**WHAT YOU WILL DO**: Could you write out the listing below exactly as it stands, leaving out the pictures?

------------

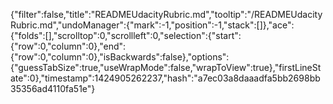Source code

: {"filter":false,"title":"READMEUdacityRubric.md","tooltip":"/READMEUdacityRubric.md","undoManager":{"mark":-1,"position":-1,"stack":[]},"ace":{"folds":[],"scrolltop":0,"scrollleft":0,"selection":{"start":{"row":0,"column":0},"end":{"row":0,"column":0},"isBackwards":false},"options":{"guessTabSize":true,"useWrapMode":false,"wrapToView":true},"firstLineState":0},"timestamp":1424905262237,"hash":"a7ec03a8daaadfa5bb2698bb35356ad4110fa51e"}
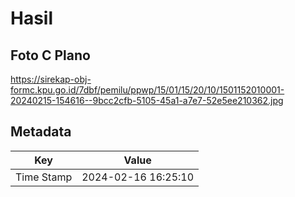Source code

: # Hasil

## Foto C Plano

https://sirekap-obj-formc.kpu.go.id/7dbf/pemilu/ppwp/15/01/15/20/10/1501152010001-20240215-154616--9bcc2cfb-5105-45a1-a7e7-52e5ee210362.jpg


## Metadata

| Key        | Value               |
| ---------- | ------------------- |
| Time Stamp | 2024-02-16 16:25:10 |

------------

**RESULT FOR THIS EXERCISE**:
Source code

: {"filter":false,"title":"READMEUdacityRubric.md","tooltip":"/READMEUdacityRubric.md","undoManager":{"mark":-1,"position":-1,"stack":[]},"ace":{"folds":[],"scrolltop":0,"scrollleft":0,"selection":{"start":{"row":0,"column":0},"end":{"row":0,"column":0},"isBackwards":false},"options":{"guessTabSize":true,"useWrapMode":false,"wrapToView":true},"firstLineState":0},"timestamp":1424905262237,"hash":"a7ec03a8daaadfa5bb2698bb35356ad4110fa51e"}
Source code

: # Hasil

## Foto C Plano

https://sirekap-obj-formc.kpu.go.id/7dbf/pemilu/ppwp/15/01/15/20/10/1501152010001-20240215-154616--9bcc2cfb-5105-45a1-a7e7-52e5ee210362.jpg


## Metadata

| Key        | Value               |
| ---------- | ------------------- |
| Time Stamp | 2024-02-16 16:25:10 |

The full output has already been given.